### PAGE EXTRACT
☆ ☆ ☆

After you've framed a gable roof, rafter templates and rafter tables are all you'll need to make a hip.

By Larry Haun Issue 98

Synopsis: This stronger variation to the more common gable roof can change the whole appearance of a house. In this article, Larry Haun walks through the process of laying out, cutting, and installing hip rafters, showing how basic roof-framing skills can be put to a new use.

I built my first hip roof in 1951 while in the Navy being trained as a carpenter. I dutifully laid out my rafters by stepping them off with a framing square. When I was finished, the commons were fine, but the hips came out short. Ever since then, I’ve relied on a book of rafter tables to determine rafter lengths rather than trust my ability to count steps with a square. Having framed hip roofs for so many years, I’m surprised that so many carpenters seem reluctant to build hip roofs. Maybe they’re afraid that the framing is too complicated or beyond their abilities. I think that once you’ve learned to frame a gable, cutting and building a hip roof requires few additional skills.

☆ ☆ ☆

### INFORMATION PROVIDED
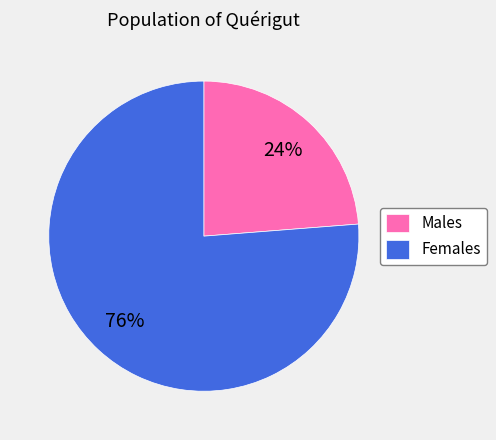

The Females slice represents 65% of the pie. True or false?

False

☆ ☆ ☆

### WHAT YOU NEED TO DO
(a) Using the hip roof article, decide whether each statement agrees with it. Answer yes or no for each, and quote the words that decide it.
(i) The author built a first hip roof in 1951 while in the Navy.
(ii) On that first hip roof, the common rafters came out short.
(iii) The author now finds rafter lengths by stepping them off with a framing square.
(b) Translate this sentence from the hip roof article into Spanish: "I think that once you’ve learned to frame a gable, cutting and building a hip roof requires few additional skills."

### RESULTS
(a)
(i) Yes: "I built my first hip roof in 1951 while in the Navy being trained as a carpenter."
(ii) No: "the commons were fine, but the hips came out short."
(iii) No: "I’ve relied on a book of rafter tables to determine rafter lengths rather than trust my ability to count steps with a square."

(b) Creo que, una vez que has aprendido a armar un techo a dos aguas, cortar y construir un techo a cuatro aguas requiere pocas habilidades adicionales.